O Grande Sistema de Recifes da Amazônia começou a ser estudado, em detalhe, apenas em 2014. Embora limitado, o número de estudos sobre o tema vem crescendo no país nos últimos anos. Para Pinheiro e Francini Filho, entre os fatores que dificultam a realização desses estudos e o avanço do conhecimento sobre a área estão a dificuldade logística da região geográfica (isolada e localizada em águas profundas e turvas), o fato de a Margem Equatorial brasileira apresentar algumas das correntes marinhas tropicais mais fortes do mundo – o que exige o uso de navios de grande porte e equipamentos oceanográficos de última geração – e o baixo investimento histórico em ciência do mar no Brasil.
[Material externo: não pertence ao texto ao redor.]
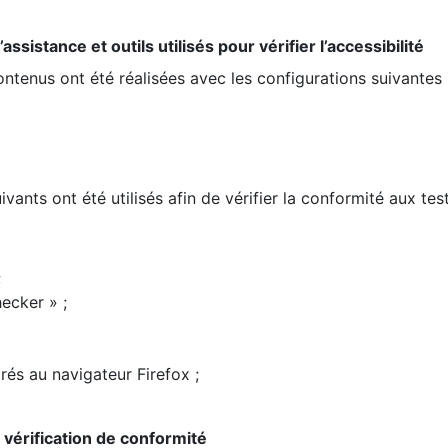
ssistance et outils utilisés pour vérifier l’accessibilité
contenus ont été réalisées avec les configurations suivantes 
ivants ont été utilisés afin de vérifier la conformité aux te
;
ecker » ;
rés au navigateur Firefox ;
la vérification de conformité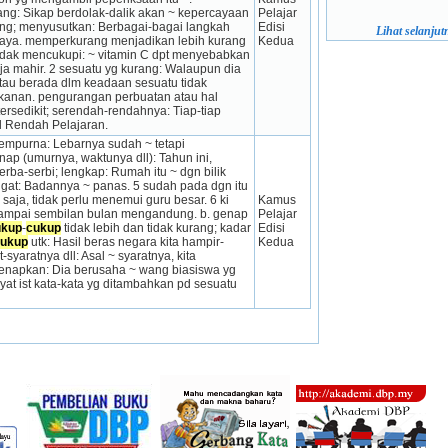
g: Sikap berdolak-dalik akan ~ kepercayaan 
Pelajar 
g; menyusutkan: Berbagai-bagai langkah 
Edisi 
Lihat selanjutn
 raya. memperkurang menjadikan lebih kurang 
Kedua
idak mencukupi: ~ vitamin C dpt menyebabkan 
rja mahir. 2 sesuatu yg kurang: Walaupun dia 
tau berada dlm keadaan sesuatu tidak 
kanan. pengurangan perbuatan atau hal 
sedikit; serendah-rendahnya: Tiap-tiap 
l Rendah Pelajaran.
sempurna: Lebarnya sudah ~ tetapi 
nap (umurnya, waktunya dll): Tahun ini, 
ba-serbi; lengkap: Rumah itu ~ dgn bilik 
ngat: Badannya ~ panas. 5 sudah pada dgn itu 
 saja, tidak perlu menemui guru besar. 6 ki 
Kamus 
sampai sembilan bulan mengandung. b. genap 
Pelajar 
ukup
-
cukup
 tidak lebih dan tidak kurang; kadar 
Edisi 
ukup
 utk: Hasil beras negara kita hampir-
Kedua
aratnya dll: Asal ~ syaratnya, kita 
napkan: Dia berusaha ~ wang biasiswa yg 
at ist kata-kata yg ditambahkan pd sesuatu 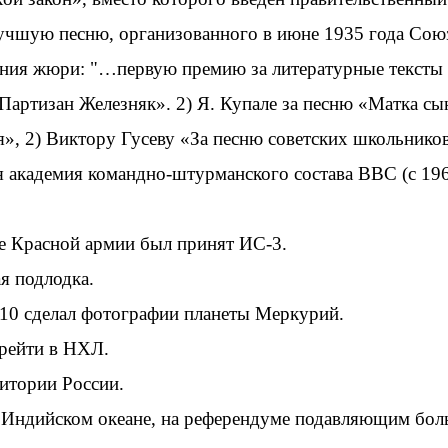
учшую песню, организованного в июне 1935 года Союз
ения жюри: "…первую премию за литературные тексты
Партизан Железняк». 2) Я. Купале за песню «Матка сы
», 2) Виктору Гусеву «За песню советских школьнико
академия командно-штурманского состава ВВС (с 196
 Красной армии был принят ИС-3.
я подлодка.
10 сделал фотографии планеты Меркурий.
рейти в НХЛ.
итории России.
 Индийском океане, на референдуме подавляющим боль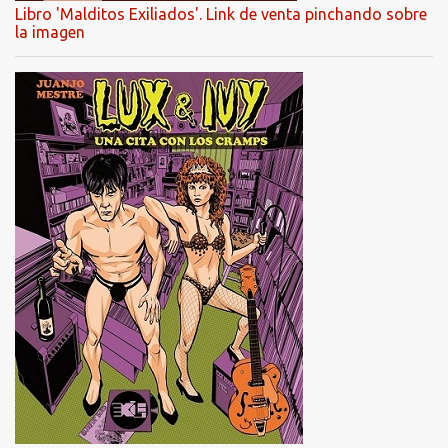
Libro 'Malditos Exiliados'. Link de venta pinchando sobre
la imagen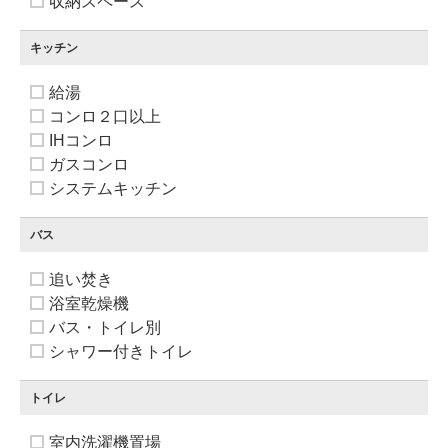
収納スペース
キッチン
給湯
コンロ２口以上
IHコンロ
ガスコンロ
システムキッチン
バス
追い焚き
浴室乾燥機
バス・トイレ別
シャワー付きトイレ
トイレ
室内洗濯機置場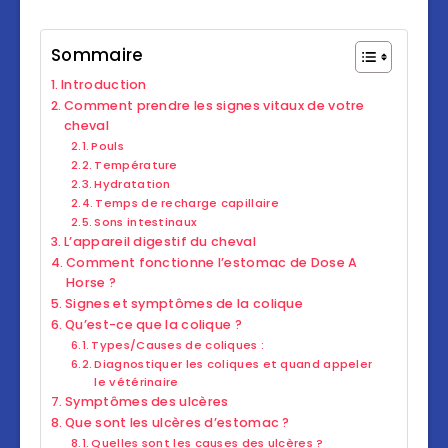
Sommaire
Introduction
Comment prendre les signes vitaux de votre
cheval
Pouls
Température
Hydratation
Temps de recharge capillaire
Sons intestinaux
L’appareil digestif du cheval
Comment fonctionne l’estomac de Dose A
Horse ?
Signes et symptômes de la colique
Qu’est-ce que la colique ?
Types/Causes de coliques :
Diagnostiquer les coliques et quand appeler
le vétérinaire
Symptômes des ulcères
Que sont les ulcères d’estomac ?
Quelles sont les causes des ulcères ?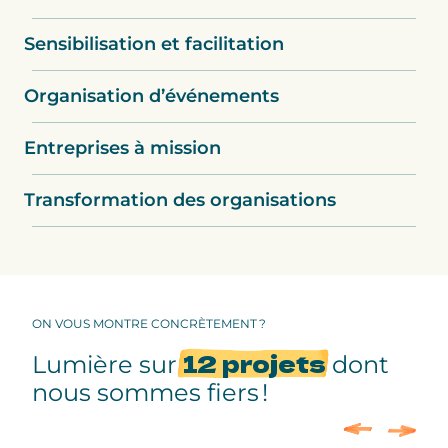
Sensibilisation et facilitation
Organisation d’événements
Entreprises à mission
Transformation des organisations
ON VOUS MONTRE CONCRÈTEMENT ?
12 projets
Lumière sur
dont
nous sommes fiers !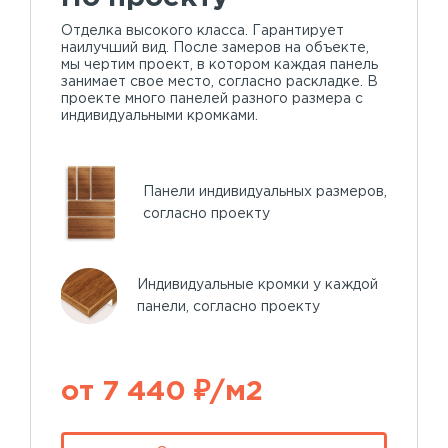
Отделка высокого класса. Гарантирует
наилучший вид. После замеров на объекте,
мы чертим проект, в котором каждая панель
занимает свое место, согласно раскладке. В
проекте много панелей разного размера с
индивидуальными кромками.
Панели индивидуальных размеров,
согласно проекту
Индивидуальные кромки у каждой
панели, согласно проекту
от 7 440 ₽/м2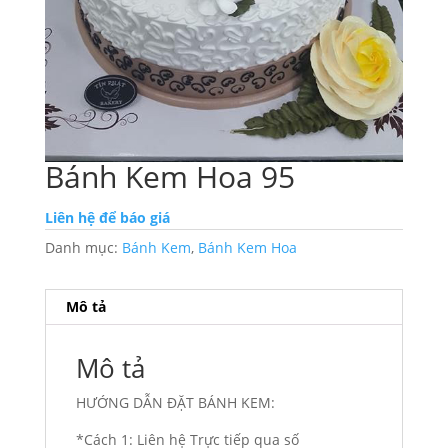
Bánh Kem Hoa 95
Liên hệ để báo giá
Danh mục:
Bánh Kem
,
Bánh Kem Hoa
Mô tả
Mô tả
HƯỚNG DẪN ĐẶT BÁNH KEM:
*Cách 1: Liên hệ Trực tiếp qua số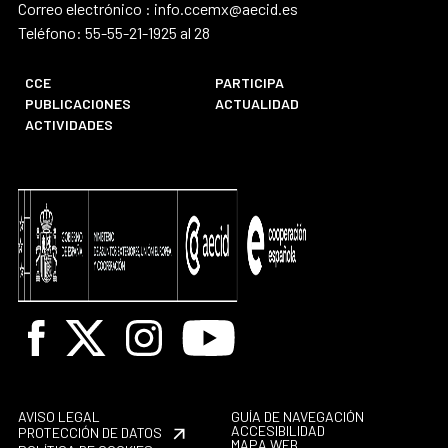
Correo electrónico : info.ccemx@aecid.es
Teléfono: 55-55-21-1925 al 28
CCE
PARTICIPA
PUBLICACIONES
ACTUALIDAD
ACTIVIDADES
Facebook
X
Instagram
Youtube
AVISO LEGAL
GUÍA DE NAVEGACIÓN
ACCESIBILIDAD
PROTECCIÓN DE DATOS
MAPA WEB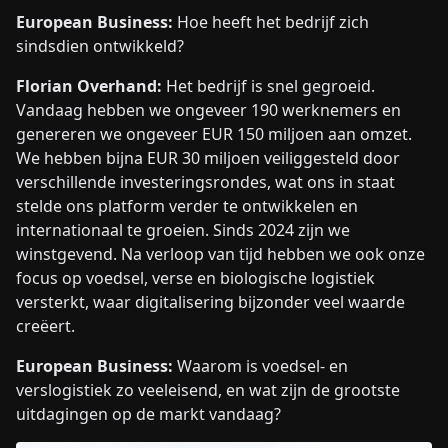
European Business:
Hoe heeft het bedrijf zich
sindsdien ontwikkeld?
Florian Overhand:
Het bedrijf is snel gegroeid.
Vandaag hebben we ongeveer 190 werknemers en
genereren we ongeveer EUR 150 miljoen aan omzet.
We hebben bijna EUR 30 miljoen veiliggesteld door
verschillende investeringsrondes, wat ons in staat
stelde ons platform verder te ontwikkelen en
internationaal te groeien. Sinds 2024 zijn we
winstgevend. Na verloop van tijd hebben we ook onze
focus op voedsel, verse en biologische logistiek
versterkt, waar digitalisering bijzonder veel waarde
creëert.
European Business:
Waarom is voedsel- en
verslogistiek zo veeleisend, en wat zijn de grootste
uitdagingen op de markt vandaag?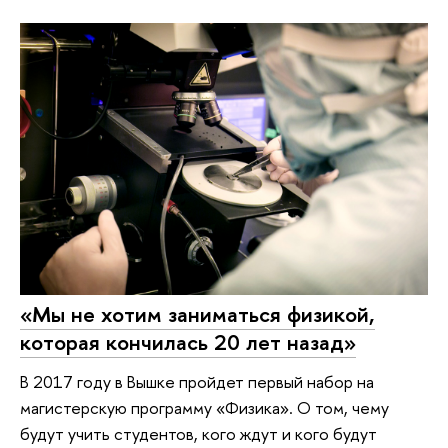
«Мы не хотим заниматься физикой,
которая кончилась 20 лет назад»
В 2017 году в Вышке пройдет первый набор на
магистерскую программу «Физика». О том, чему
будут учить студентов, кого ждут и кого будут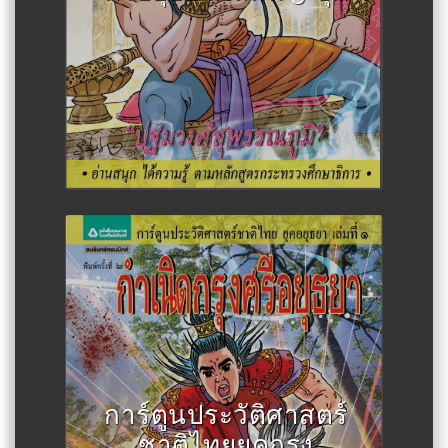
Author :สละ นาคบำรุง
การ์ตูนประวัติศาสตร์
ชาติไทยยุคกรุง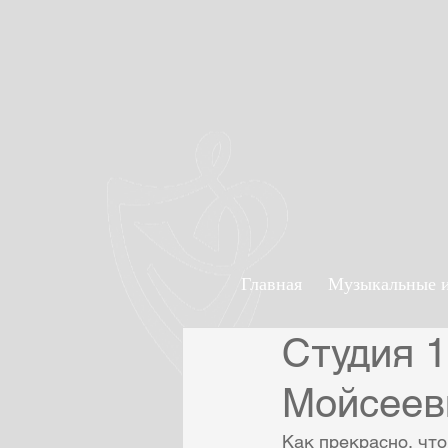
Главная
Музыкальные 
Студия 1
Мойсеев
Как прекрасно, что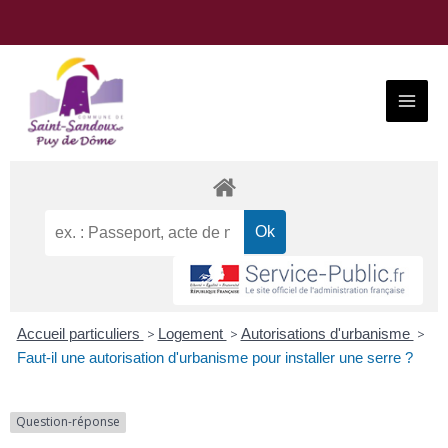
Aller
au
contenu
Main
Menu
Accueil particuliers
>
Logement
>
Autorisations d'urbanisme
>
Faut-il une autorisation d'urbanisme pour installer une serre ?
Question-réponse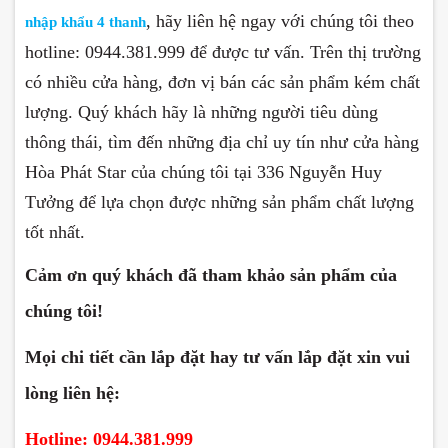
, hãy liên hệ ngay với chúng tôi theo
nhập khẩu 4 thanh
hotline: 0944.381.999 để được tư vấn. Trên thị trường
có nhiều cửa hàng, đơn vị bán các sản phẩm kém chất
lượng. Quý khách hãy là những người tiêu dùng
thông thái, tìm đến những địa chỉ uy tín như cửa hàng
Hòa Phát Star của chúng tôi tại 336 Nguyễn Huy
Tưởng để lựa chọn được những sản phẩm chất lượng
tốt nhất.
Cảm ơn quý khách đã tham khảo sản phẩm của
chúng tôi!
Mọi chi tiết cần lắp đặt hay tư vấn lắp đặt xin vui
lòng liên hệ:
Hotline:
0944.381.999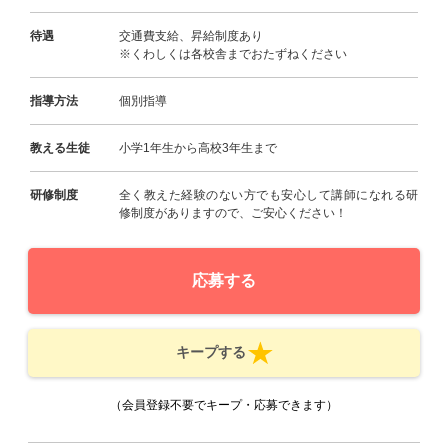
待遇
交通費支給、昇給制度あり
※くわしくは各校舎までおたずねください
指導方法
個別指導
教える生徒
小学1年生から高校3年生まで
研修制度
全く教えた経験のない方でも安心して講師になれる研
修制度がありますので、ご安心ください！
応募する
キープする
（会員登録不要でキープ・応募できます）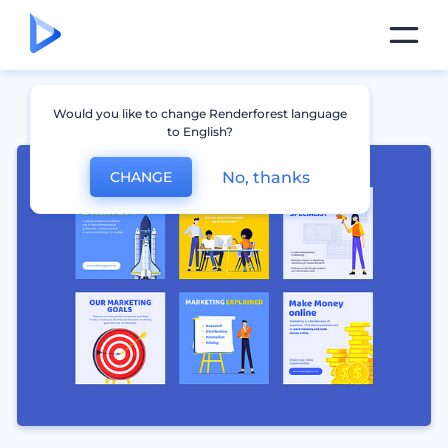
Would you like to change Renderforest language
to English?
No, thanks
CHANGE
“Há menos recursos para pesquisadores atuando no Norte do Brasil. Também existem algumas limitações da região, por se tratar de um ambiente mais distante da costa e de portos, ou seja, com pouca infraestrutura e certa dificuldade logística. Além disso, a área apresenta intensos ventos e correntes muito fortes, com grande amplitude de marés. Todas essas são condições desafiadoras para a atividade de pesquisa. Principalmente, para atividades desenvolvidas na costa, como mergulho científico”, fala Pinheiro.

Francini Filho reforça que ainda não existem UCs sobre o GARS e outros habitats marinhos da bacia da Foz do Amazonas, exceto pelas diversas reservas extrativistas localizadas essencialmente em estuários e manguezais na região costeira. “Temos iniciativas históricas que foram reativadas recentemente para seleção de áreas prioritárias e criação de novas UCs, mas a carência de dados é um dos fatores limitantes. Avançar com um planejamento sistemático para uso racional e conservação da região é uma prioridade. Além disso, é essencial criarmos UCs de proteção integral ou em categorias que de fato diminuam usos potencialmente danosos à biodiversidade e serviços ecossistêmicos, como a pesca industrial e a exploração de petróleo.”

Principais ameaças

De acordo com Francini Filho, a costa amazônica é uma das últimas áreas de pesca em larga escala na costa brasileira e, assim como outras regiões do Brasil, precisa de manejo adequado, além de regulamentação e fiscalização. “Dentre os recursos pesqueiros na região, destaca-se o pargo (Lutjanus purpureus), espécie que depende do Recife do Amazonas para sua sobrevivência. Após o quase extermínio da espécie em outros locais do Brasil, o GARS representa um dos últimos refúgios para esse peixe”, explica o docente.

Pinheiro acrescenta que a pesca não manejada tem ainda um potencial grande de causar a sobre-exploração ou captura excessiva das espécies. “A retirada nessas áreas de indivíduos que são mais sensíveis, que possuem crescimento lento e baixa fecundidade (potencial de reprodução), também pode causar impactos na região.”

A respeito da ameaça resultante da exploração de petróleo na foz do Rio Amazonas, Pinheiro explica que essa é uma região de extrema importância biológica pela diversidade que apresenta e que existe não só ali, mas também ao seu redor, com extensos manguezais e áreas de criação de espécies (berçários). “Na ocorrência de um vazamento de óleo, dificilmente haverá tempo hábil para a contenção. Esse óleo se espalhará facilmente por uma grande extensão e, se chegar até a costa, causará prejuízos ambientais e sociais incalculáveis.”

O pesquisador ressalta ainda outro risco aos Recifes da Amazônia: o das espécies invasoras. É o caso do peixe-leão, introduzido no Caribe há quase 40 anos. “Ele se alastrou e recentemente, em 2020, invadiu a região do Recife do Amazonas e a área mais norte do Brasil. Isso causa problemas muito graves, pois é um peixe carnívoro, mas que não tem um predador natural. Com isso, ele aumenta a sua abundância e o seu tamanho muito rapidamente.” Com informações da assessoria.